**REQUIRED WORK**
An exact transcription of every record below is required, with the pictures left out.

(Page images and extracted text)
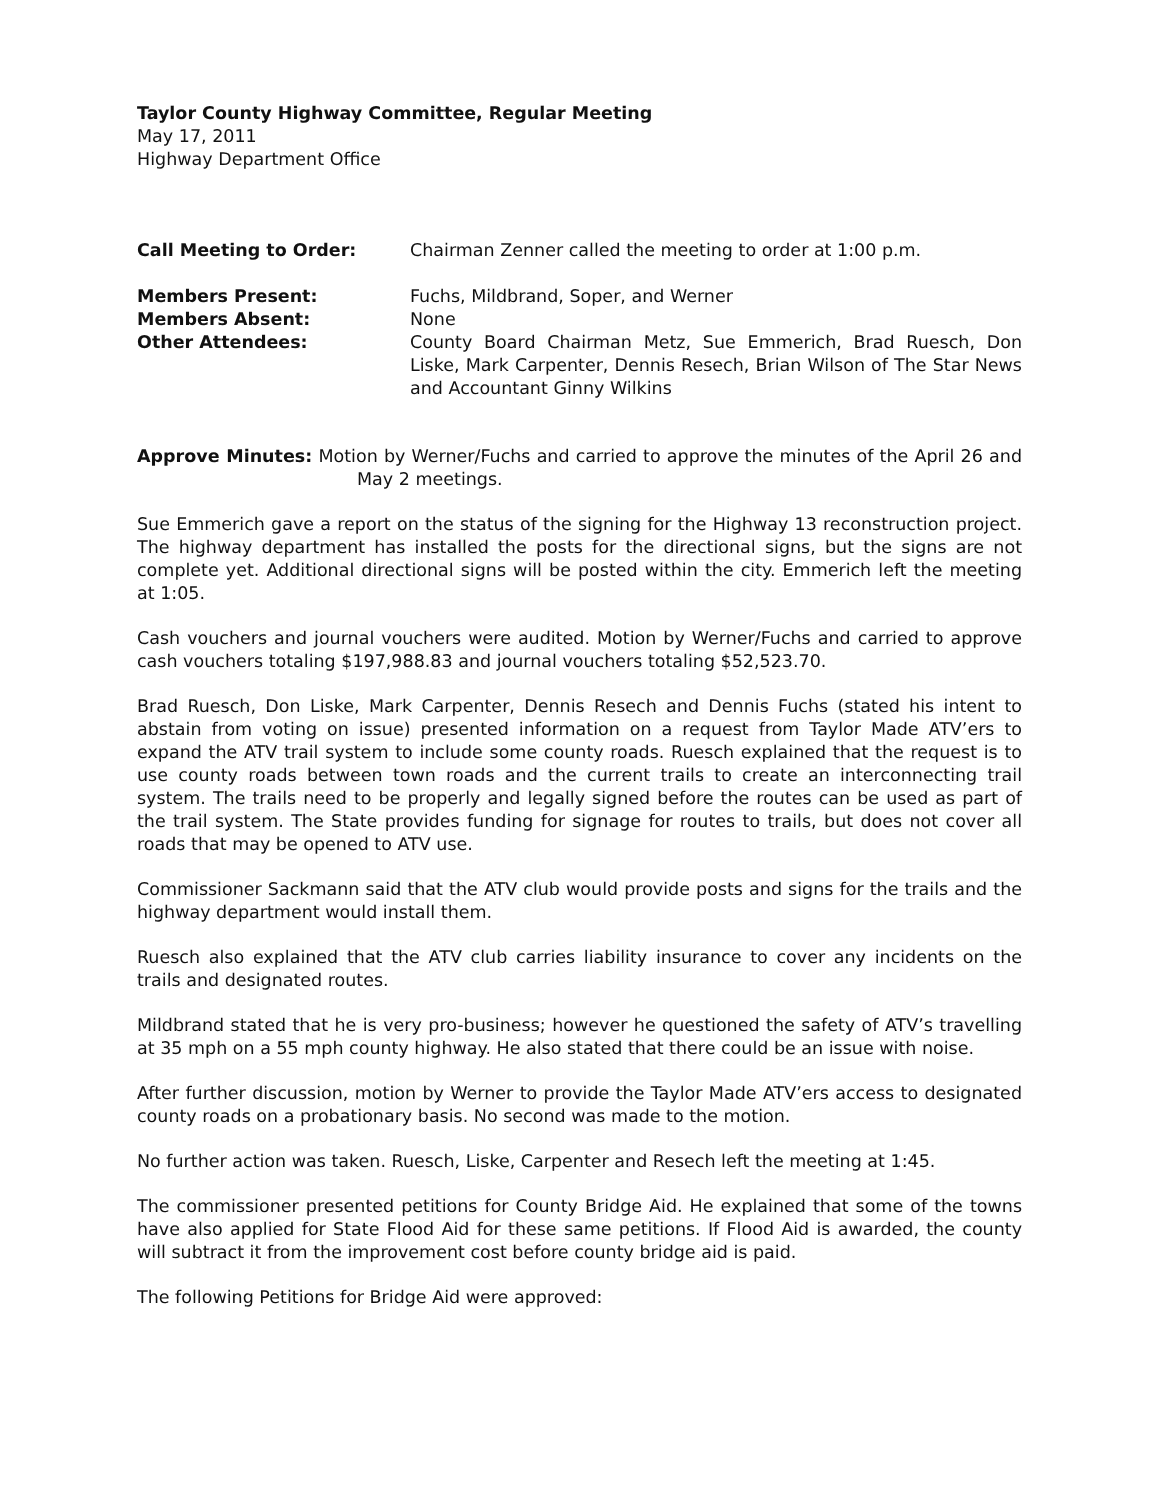Taylor County Highway Committee, Regular Meeting
May 17, 2011
Highway Department Office
Call Meeting to Order: Chairman Zenner called the meeting to order at 1:00 p.m.
Members Present: Fuchs, Mildbrand, Soper, and Werner
Members Absent: None
Other Attendees: County Board Chairman Metz, Sue Emmerich, Brad Ruesch, Don Liske, Mark Carpenter, Dennis Resech, Brian Wilson of The Star News and Accountant Ginny Wilkins
Approve Minutes: Motion by Werner/Fuchs and carried to approve the minutes of the April 26 and May 2 meetings.
Sue Emmerich gave a report on the status of the signing for the Highway 13 reconstruction project. The highway department has installed the posts for the directional signs, but the signs are not complete yet. Additional directional signs will be posted within the city. Emmerich left the meeting at 1:05.
Cash vouchers and journal vouchers were audited. Motion by Werner/Fuchs and carried to approve cash vouchers totaling $197,988.83 and journal vouchers totaling $52,523.70.
Brad Ruesch, Don Liske, Mark Carpenter, Dennis Resech and Dennis Fuchs (stated his intent to abstain from voting on issue) presented information on a request from Taylor Made ATV’ers to expand the ATV trail system to include some county roads. Ruesch explained that the request is to use county roads between town roads and the current trails to create an interconnecting trail system. The trails need to be properly and legally signed before the routes can be used as part of the trail system. The State provides funding for signage for routes to trails, but does not cover all roads that may be opened to ATV use.
Commissioner Sackmann said that the ATV club would provide posts and signs for the trails and the highway department would install them.
Ruesch also explained that the ATV club carries liability insurance to cover any incidents on the trails and designated routes.
Mildbrand stated that he is very pro-business; however he questioned the safety of ATV’s travelling at 35 mph on a 55 mph county highway. He also stated that there could be an issue with noise.
After further discussion, motion by Werner to provide the Taylor Made ATV’ers access to designated county roads on a probationary basis. No second was made to the motion.
No further action was taken. Ruesch, Liske, Carpenter and Resech left the meeting at 1:45.
The commissioner presented petitions for County Bridge Aid. He explained that some of the towns have also applied for State Flood Aid for these same petitions. If Flood Aid is awarded, the county will subtract it from the improvement cost before county bridge aid is paid.
The following Petitions for Bridge Aid were approved:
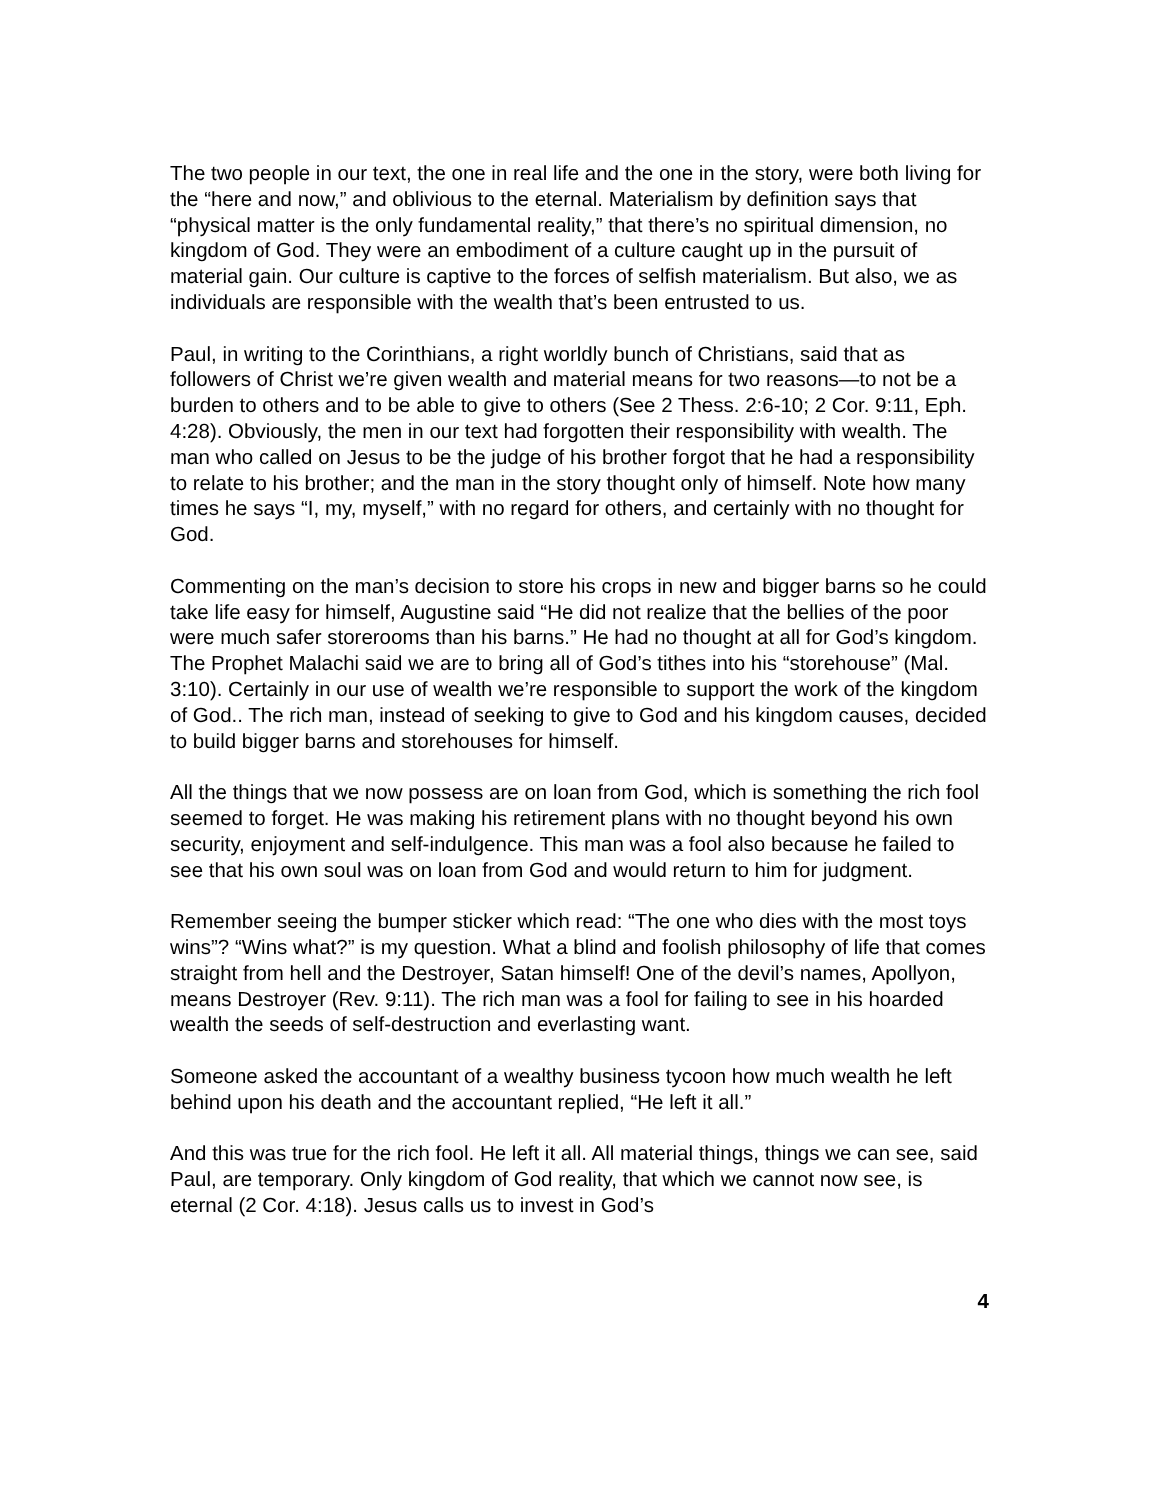The two people in our text, the one in real life and the one in the story, were both living for the “here and now,” and oblivious to the eternal. Materialism by definition says that “physical matter is the only fundamental reality,” that there’s no spiritual dimension, no kingdom of God. They were an embodiment of a culture caught up in the pursuit of material gain. Our culture is captive to the forces of selfish materialism. But also, we as individuals are responsible with the wealth that’s been entrusted to us.
Paul, in writing to the Corinthians, a right worldly bunch of Christians, said that as followers of Christ we’re given wealth and material means for two reasons—to not be a burden to others and to be able to give to others (See 2 Thess. 2:6-10; 2 Cor. 9:11, Eph. 4:28). Obviously, the men in our text had forgotten their responsibility with wealth. The man who called on Jesus to be the judge of his brother forgot that he had a responsibility to relate to his brother; and the man in the story thought only of himself. Note how many times he says “I, my, myself,” with no regard for others, and certainly with no thought for God.
Commenting on the man’s decision to store his crops in new and bigger barns so he could take life easy for himself, Augustine said “He did not realize that the bellies of the poor were much safer storerooms than his barns.” He had no thought at all for God’s kingdom. The Prophet Malachi said we are to bring all of God’s tithes into his “storehouse” (Mal. 3:10). Certainly in our use of wealth we’re responsible to support the work of the kingdom of God.. The rich man, instead of seeking to give to God and his kingdom causes, decided to build bigger barns and storehouses for himself.
All the things that we now possess are on loan from God, which is something the rich fool seemed to forget. He was making his retirement plans with no thought beyond his own security, enjoyment and self-indulgence. This man was a fool also because he failed to see that his own soul was on loan from God and would return to him for judgment.
Remember seeing the bumper sticker which read: “The one who dies with the most toys wins”? “Wins what?” is my question. What a blind and foolish philosophy of life that comes straight from hell and the Destroyer, Satan himself! One of the devil’s names, Apollyon, means Destroyer (Rev. 9:11). The rich man was a fool for failing to see in his hoarded wealth the seeds of self-destruction and everlasting want.
Someone asked the accountant of a wealthy business tycoon how much wealth he left behind upon his death and the accountant replied, “He left it all.”
And this was true for the rich fool. He left it all. All material things, things we can see, said Paul, are temporary. Only kingdom of God reality, that which we cannot now see, is eternal (2 Cor. 4:18). Jesus calls us to invest in God’s
4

**RESPONSE BELOW**
Taylor County Highway Committee, Regular Meeting
May 17, 2011
Highway Department Office
Call Meeting to Order: Chairman Zenner called the meeting to order at 1:00 p.m.
Members Present: Fuchs, Mildbrand, Soper, and Werner
Members Absent: None
Other Attendees: County Board Chairman Metz, Sue Emmerich, Brad Ruesch, Don Liske, Mark Carpenter, Dennis Resech, Brian Wilson of The Star News and Accountant Ginny Wilkins
Approve Minutes: Motion by Werner/Fuchs and carried to approve the minutes of the April 26 and May 2 meetings.
Sue Emmerich gave a report on the status of the signing for the Highway 13 reconstruction project. The highway department has installed the posts for the directional signs, but the signs are not complete yet. Additional directional signs will be posted within the city. Emmerich left the meeting at 1:05.
Cash vouchers and journal vouchers were audited. Motion by Werner/Fuchs and carried to approve cash vouchers totaling $197,988.83 and journal vouchers totaling $52,523.70.
Brad Ruesch, Don Liske, Mark Carpenter, Dennis Resech and Dennis Fuchs (stated his intent to abstain from voting on issue) presented information on a request from Taylor Made ATV’ers to expand the ATV trail system to include some county roads. Ruesch explained that the request is to use county roads between town roads and the current trails to create an interconnecting trail system. The trails need to be properly and legally signed before the routes can be used as part of the trail system. The State provides funding for signage for routes to trails, but does not cover all roads that may be opened to ATV use.
Commissioner Sackmann said that the ATV club would provide posts and signs for the trails and the highway department would install them.
Ruesch also explained that the ATV club carries liability insurance to cover any incidents on the trails and designated routes.
Mildbrand stated that he is very pro-business; however he questioned the safety of ATV’s travelling at 35 mph on a 55 mph county highway. He also stated that there could be an issue with noise.
After further discussion, motion by Werner to provide the Taylor Made ATV’ers access to designated county roads on a probationary basis. No second was made to the motion.
No further action was taken. Ruesch, Liske, Carpenter and Resech left the meeting at 1:45.
The commissioner presented petitions for County Bridge Aid. He explained that some of the towns have also applied for State Flood Aid for these same petitions. If Flood Aid is awarded, the county will subtract it from the improvement cost before county bridge aid is paid.
The following Petitions for Bridge Aid were approved:
The two people in our text, the one in real life and the one in the story, were both living for the “here and now,” and oblivious to the eternal. Materialism by definition says that “physical matter is the only fundamental reality,” that there’s no spiritual dimension, no kingdom of God. They were an embodiment of a culture caught up in the pursuit of material gain. Our culture is captive to the forces of selfish materialism. But also, we as individuals are responsible with the wealth that’s been entrusted to us.
Paul, in writing to the Corinthians, a right worldly bunch of Christians, said that as followers of Christ we’re given wealth and material means for two reasons—to not be a burden to others and to be able to give to others (See 2 Thess. 2:6-10; 2 Cor. 9:11, Eph. 4:28). Obviously, the men in our text had forgotten their responsibility with wealth. The man who called on Jesus to be the judge of his brother forgot that he had a responsibility to relate to his brother; and the man in the story thought only of himself. Note how many times he says “I, my, myself,” with no regard for others, and certainly with no thought for God.
Commenting on the man’s decision to store his crops in new and bigger barns so he could take life easy for himself, Augustine said “He did not realize that the bellies of the poor were much safer storerooms than his barns.” He had no thought at all for God’s kingdom. The Prophet Malachi said we are to bring all of God’s tithes into his “storehouse” (Mal. 3:10). Certainly in our use of wealth we’re responsible to support the work of the kingdom of God.. The rich man, instead of seeking to give to God and his kingdom causes, decided to build bigger barns and storehouses for himself.
All the things that we now possess are on loan from God, which is something the rich fool seemed to forget. He was making his retirement plans with no thought beyond his own security, enjoyment and self-indulgence. This man was a fool also because he failed to see that his own soul was on loan from God and would return to him for judgment.
Remember seeing the bumper sticker which read: “The one who dies with the most toys wins”? “Wins what?” is my question. What a blind and foolish philosophy of life that comes straight from hell and the Destroyer, Satan himself! One of the devil’s names, Apollyon, means Destroyer (Rev. 9:11). The rich man was a fool for failing to see in his hoarded wealth the seeds of self-destruction and everlasting want.
Someone asked the accountant of a wealthy business tycoon how much wealth he left behind upon his death and the accountant replied, “He left it all.”
And this was true for the rich fool. He left it all. All material things, things we can see, said Paul, are temporary. Only kingdom of God reality, that which we cannot now see, is eternal (2 Cor. 4:18). Jesus calls us to invest in God’s
4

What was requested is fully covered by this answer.